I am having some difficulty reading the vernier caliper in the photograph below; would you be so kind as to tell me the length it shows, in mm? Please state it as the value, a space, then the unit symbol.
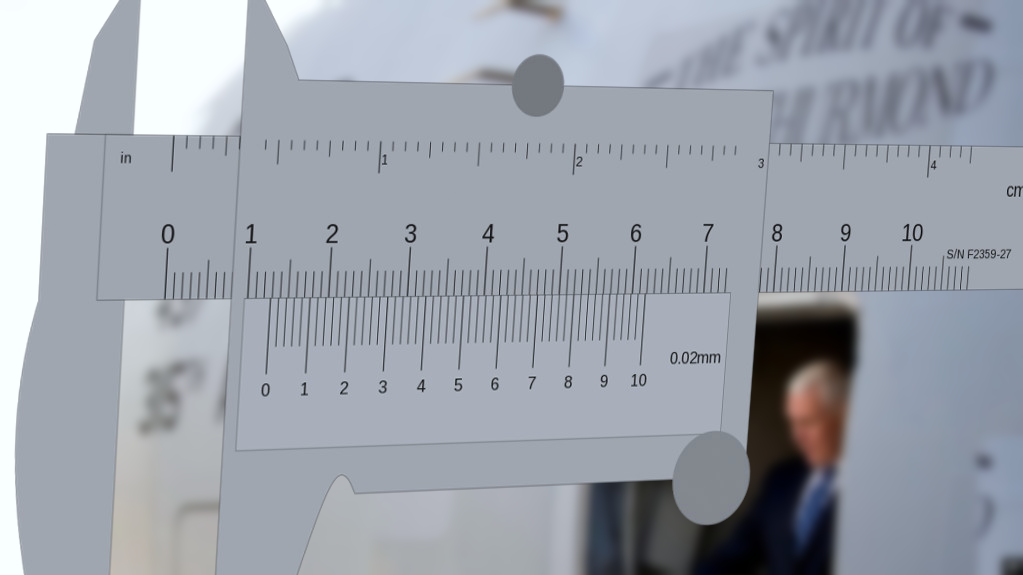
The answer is 12.8 mm
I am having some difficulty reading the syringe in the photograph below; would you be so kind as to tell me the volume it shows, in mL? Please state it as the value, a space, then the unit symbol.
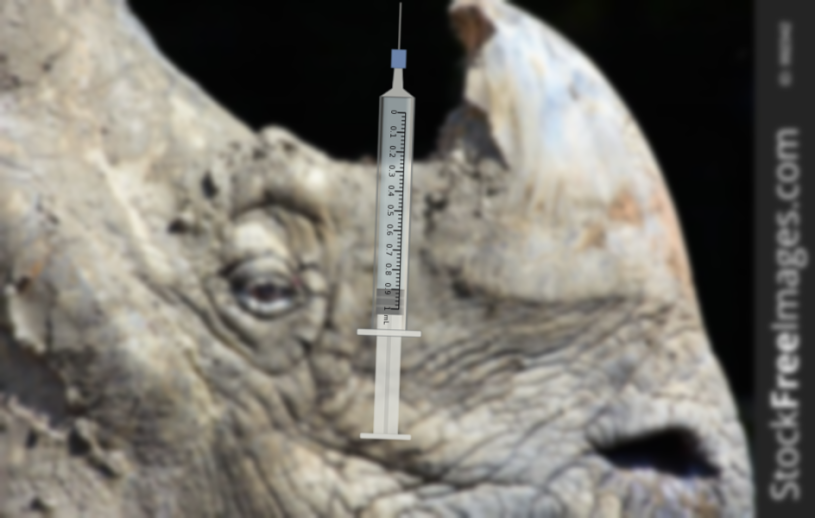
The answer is 0.9 mL
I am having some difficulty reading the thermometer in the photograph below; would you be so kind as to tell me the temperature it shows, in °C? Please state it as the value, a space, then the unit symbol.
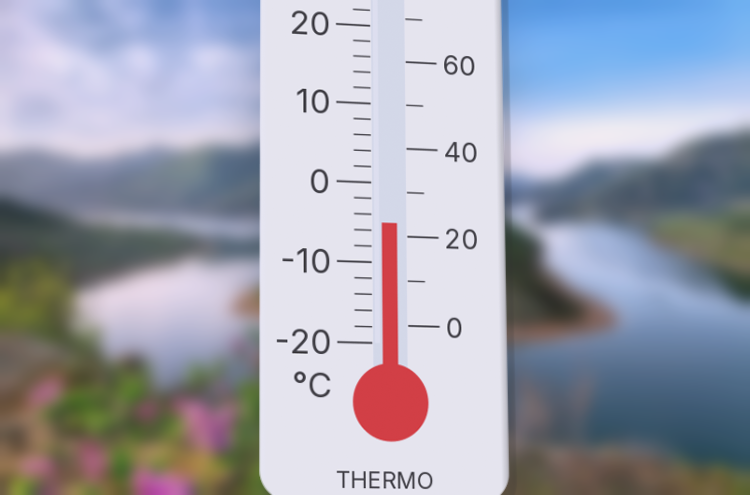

_ _ _ _

PROBLEM TO SOLVE
Rewrite the data above with each "photograph" changed to "image" and every other word kept the same. Leave the pictures out.

WRITTEN ANSWER
I am having some difficulty reading the vernier caliper in the image below; would you be so kind as to tell me the length it shows, in mm? Please state it as the value, a space, then the unit symbol.
The answer is 12.8 mm
I am having some difficulty reading the syringe in the image below; would you be so kind as to tell me the volume it shows, in mL? Please state it as the value, a space, then the unit symbol.
The answer is 0.9 mL
I am having some difficulty reading the thermometer in the image below; would you be so kind as to tell me the temperature it shows, in °C? Please state it as the value, a space, then the unit symbol.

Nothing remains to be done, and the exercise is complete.